As William Hanage has explained, the herd immunity approach seems at odds with the stated purpose of relieving the burden on the healthcare system and protecting the vulnerable. For it to be a success it has been calculated that ‘about 70% of the UK population would need to be immune to COVID-19’ at the end of this outbreak; more than 47 million citizens must become infected. At an optimistic minimum, 236,000 deaths might result, and potentially this approach ‘could result in the deaths of more than a million people with a further eight million severe infections requiring critical care’. Producing the greatest benefit for the greatest number is the utilitarian calculus.

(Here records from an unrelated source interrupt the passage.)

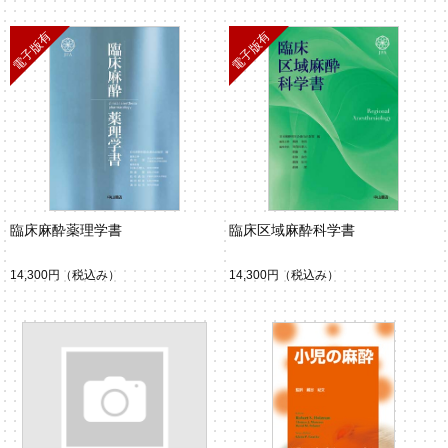
臨床麻酔薬理学書
臨床区域麻酔科学書
14,300円
（税込み）
14,300円
（税込み）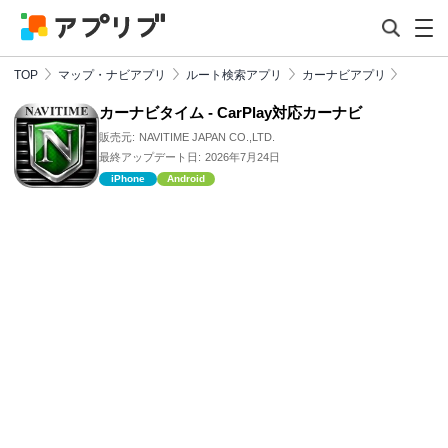
TOP
マップ・ナビアプリ
ルート検索アプリ
カーナビアプリ
カーナビタイム - CarPlay対応カーナビ
販売元:
NAVITIME JAPAN CO.,LTD.
最終アップデート日:
2026年7月24日
iPhone
Android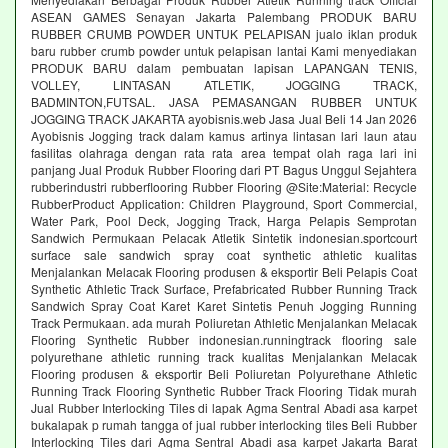
ASEAN GAMES Senayan Jakarta Palembang PRODUK BARU
RUBBER CRUMB POWDER UNTUK PELAPISAN jualo iklan produk
baru rubber crumb powder untuk pelapisan lantai Kami menyediakan
PRODUK BARU dalam pembuatan lapisan LAPANGAN TENIS,
VOLLEY, LINTASAN ATLETIK, JOGGING TRACK,
BADMINTON,FUTSAL. JASA PEMASANGAN RUBBER UNTUK
JOGGING TRACK JAKARTA ayobisnis.web Jasa Jual Beli 14 Jan 2026
Ayobisnis Jogging track dalam kamus artinya lintasan lari laun atau
fasilitas olahraga dengan rata rata area tempat olah raga lari ini
panjang Jual Produk Rubber Flooring dari PT Bagus Unggul Sejahtera
rubberindustri rubberflooring Rubber Flooring @Site:Material: Recycle
RubberProduct Application: Children Playground, Sport Commercial,
Water Park, Pool Deck, Jogging Track, Harga Pelapis Semprotan
Sandwich Permukaan Pelacak Atletik Sintetik indonesian.sportcourt
surface sale sandwich spray coat synthetic athletic kualitas
Menjalankan Melacak Flooring produsen & eksportir Beli Pelapis Coat
Synthetic Athletic Track Surface, Prefabricated Rubber Running Track
Sandwich Spray Coat Karet Karet Sintetis Penuh Jogging Running
Track Permukaan. ada murah Poliuretan Athletic Menjalankan Melacak
Flooring Synthetic Rubber indonesian.runningtrack flooring sale
polyurethane athletic running track kualitas Menjalankan Melacak
Flooring produsen & eksportir Beli Poliuretan Polyurethane Athletic
Running Track Flooring Synthetic Rubber Track Flooring Tidak murah
Jual Rubber Interlocking Tiles di lapak Agma Sentral Abadi asa karpet
bukalapak p rumah tangga of jual rubber interlocking tiles Beli Rubber
Interlocking Tiles dari Agma Sentral Abadi asa karpet Jakarta Barat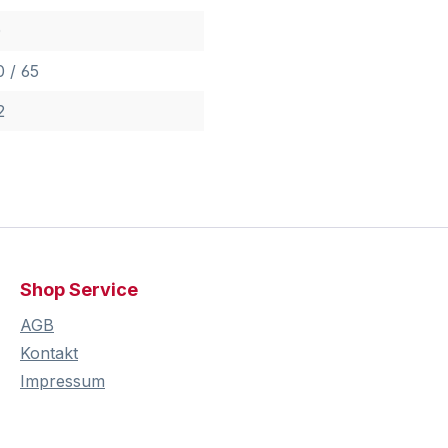
0
0 / 65
2
Shop Service
AGB
Kontakt
Impressum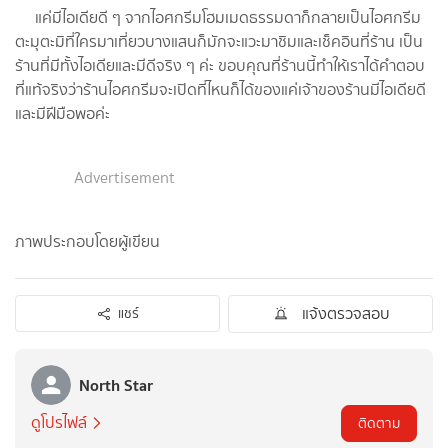
แค่มีไอเดียดี ๆ จากไอศกรีม​โฮมเมดธรรมดาก็กลายเป็นไอศกรีม​
ตะมุตะมิที่ใครมาเที่ยวบางแสนก็มักจะแวะมาชิมและเช็คอินที่ร้าน เป็น
ร้านที่มีทั้งไอเดียและมีดีจริง ๆ ค่ะ ขอบคุณที่ร้านนี้ทำให้เราได้คำตอบ
ที่แท้จริงว่าร้านไอศกรีมจะเปิดที่ไหนก็ได้ของแค่เจ้าของร้านมีไอเดียดี
และมีฝีมือพอค่ะ
Advertisement
ภาพประกอบโดยผู้เขียน
แจ้งตรวจสอบ
แชร์
North Star
ดูโปรไฟล์
ติดตาม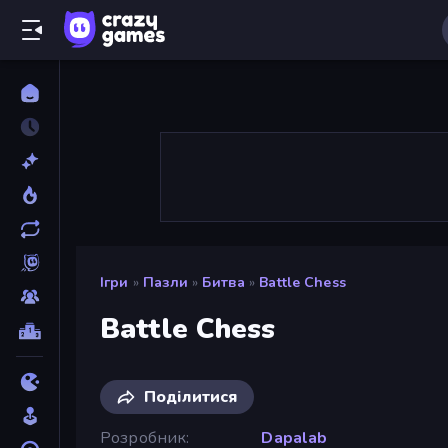
Ігри
»
Пазли
»
Битва
»
Battle Chess
Battle Chess
Поділитися
Розробник
Dapalab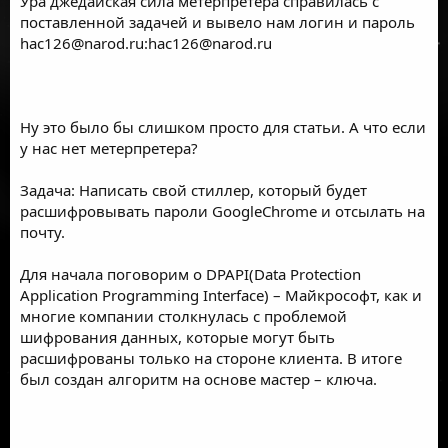
Ура джедайская сила метeрпретера справилась с
поставленной задачей и вывело нам логин и пароль
hac126@narod.ru
:
hac126@narod.ru
Ну это было бы слишком просто для статьи. А что если
у нас нет метерпретера?
Задача: Написать свой стиллер, который будет
расшифровывать пароли GoogleChrome и отсылать на
почту.
Для начала поговорим о DPAPI(Data Protection
Application Programming Interface) – Майкрософт, как и
многие компании столкнулась с проблемой
шифрования данных, которые могут быть
расшифрованы только на стороне клиента. В итоге
был создан алгоритм на основе мастер – ключа.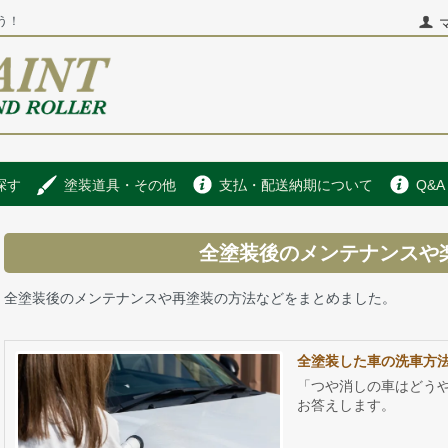
う！
探す
塗装道具・その他
支払・配送納期について
Q&A
全塗装後のメンテナンスや
全塗装後のメンテナンスや再塗装の方法などをまとめました。
全塗装した車の洗車方
「つや消しの車はどう
お答えします。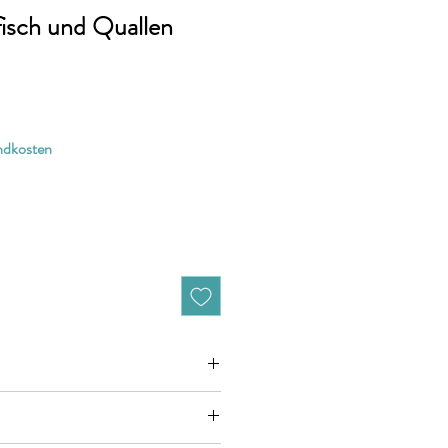
fisch und Quallen
1
andkosten
zieht sich jeweils auf 10cm (0,1m)
n zB. 50cm (0,5m) daher bitte Anzahl 5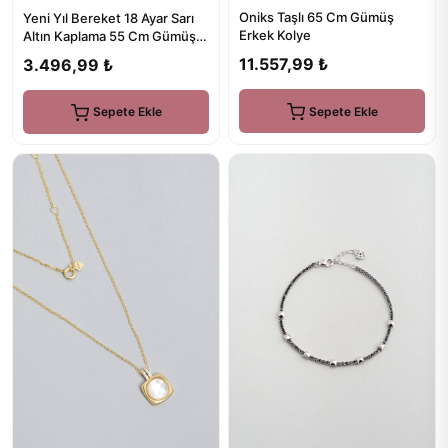
Oniks Taşlı 65 Cm Gümüş
Yeni Yıl Bereket 18 Ayar Sarı
Erkek Kolye
Altın Kaplama 55 Cm Gümüş
İnci Kolye
11.557,99 ₺
3.496,99 ₺
Sepete Ekle
Sepete Ekle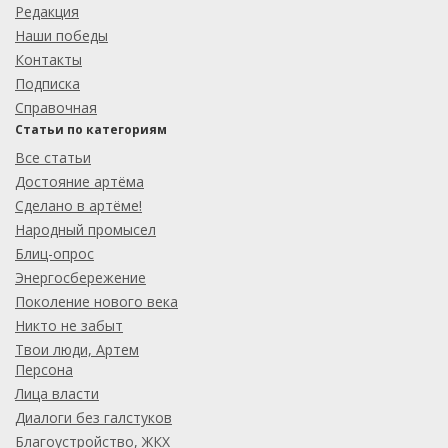
Редакция
Наши победы
Контакты
Подписка
Справочная
Статьи по категориям
Все статьи
Достояние артёма
Сделано в артёме!
Народный промысел
Блиц-опрос
Энергосбережение
Поколение нового века
Никто не забыт
Твои люди, Артем
Персона
Лица власти
Диалоги без галстуков
Благоустройство, ЖКХ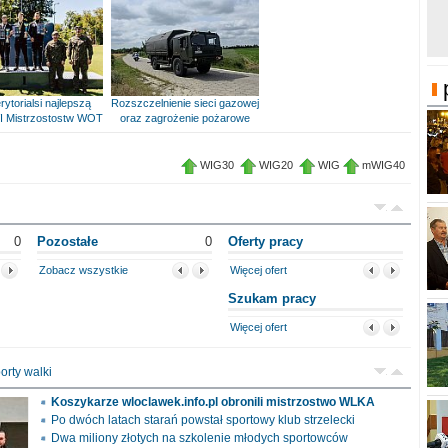
rytorialsi najlepszą
Rozszczelnienie sieci gazowej
I Mistrzostostw WOT
oraz zagrożenie pożarowe
WIG30
WIG20
WIG
mWIG40
0
Pozostałe
0
Oferty pracy
Zobacz wszystkie
Więcej ofert
Szukam pracy
Więcej ofert
orty walki
Koszykarze wloclawek.info.pl obronili mistrzostwo WLKA
Po dwóch latach starań powstał sportowy klub strzelecki
Dwa miliony złotych na szkolenie młodych sportowców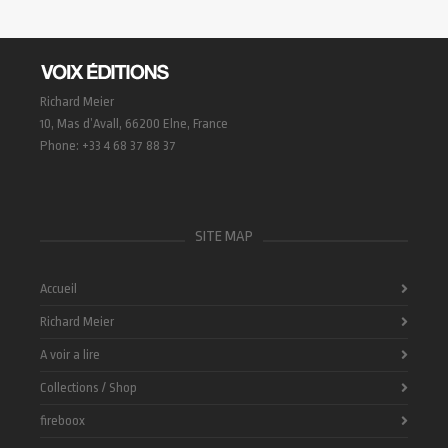
Richard Meier
10, Mas d’Avall, 66200 Elne, France
Phone: +33 4 68 37 88 37
SITE MAP
Accueil
Richard Meier
A voir a lire
Collections / Shop
fireboox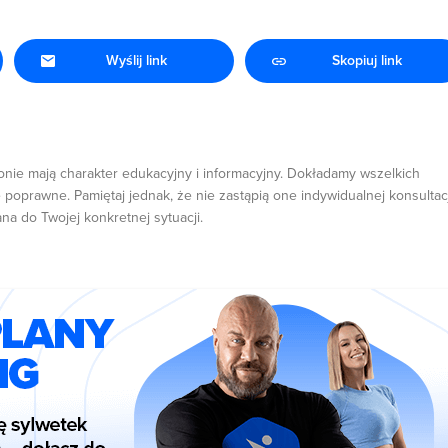
Wyślij link
Skopiuj link
onie mają charakter edukacyjny i informacyjny. Dokładamy wszelkich
 poprawne. Pamiętaj jednak, że nie zastąpią one indywidualnej konsultacj
ana do Twojej konkretnej sytuacji.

What about social Darwinism and eugenics? They are sides of the same coin. Social Darwinism is an idea that fits effortlessly into the notions of nationalism and unilateralism that regard international competition—whether in trade or over political systems—as survival-of-the-fittest struggle. There was more than a hint of this in the Brexit rhetoric. Superior physical and mental traits confer an advantage on their possessors and these advantages can spread through the population through inheritance; which justifies weeding out the weaker citizens.

This logic is present in the UK’s post-Brexit immigration reforms where top priority will be accorded to ‘those with the highest skills and the greatest talents: scientists, engineers, academics and other highly-skilled workers’ while no path will be open to the ‘general low-skilled’. It is also not far from the idea of exposing the general population to a virus that will take out those with co-morbidity issues, less robust immune systems and who find healthcare unaffordable.

As western born political philosophies, utilitarianism, social Darwinism and eugenics provide a basis for reasoning that a government is acting in the greater good when it allows or permits, through inaction or positive policy, changes in the make-up and quality of the population to make them better suited to compete and survive in difficult circumstances. There is no concrete evidence that this reasoning is currently behind the actions of any democratic leaders during this crisis. Random actions are not proof of a coherent plan.

However, it is disturbing that advisers aligned with the above philosophical outlooks have some access to the inner circles of some western governments. Boris Johnson’s close aide Dominic Cummings employed Andrew Sabisky as a Downing Street adviser. It seems improbable that Cummings was unaware of Sabisky’s fascination with eugenics seeing as they were published on a blog for which Cummings was responsible. In the White House, Stephen Miller, who shares a similar outlook, occupies a position of considerable influence.

The capacity of governments to respond to appropriately crises has never been more important. The COVID-19 pandemic is serious, but of far lesser significance for the world than the inevitable and mounting crises at the intersections of global warming, population growth, wealth inequality, resource depletion, biodiversity collapse and global instability.

The pandemic has been magnified by the inability of governments to learn from past pandemics and put in place long term preparations. It has been mishandled through a lack of international cooperation and a sluggish response from an overcautious political class. Messages critical to saving lives and limiting economic damage from leaders have been and continue to be mixed, inaccurate and sometimes ignorant. How will they respond to greater crises? Where will they find their moral moorings?

At a minimum, people should be worried if governments act on the basis of utilitarian principles when the lives of individual citizens are in peril. They should worry if governments are consistently cavalier or imprudent in planning for foreseeable crises. And they should be concerned about what they have seen from governments in the past three months.

Mike Scrafton was a Deputy Secretary in the Victorian Department of Sustainability and Environment, senior Defence executive, CEO of a state statutory body, and chief of staff and ministerial adviser to the minister for defence.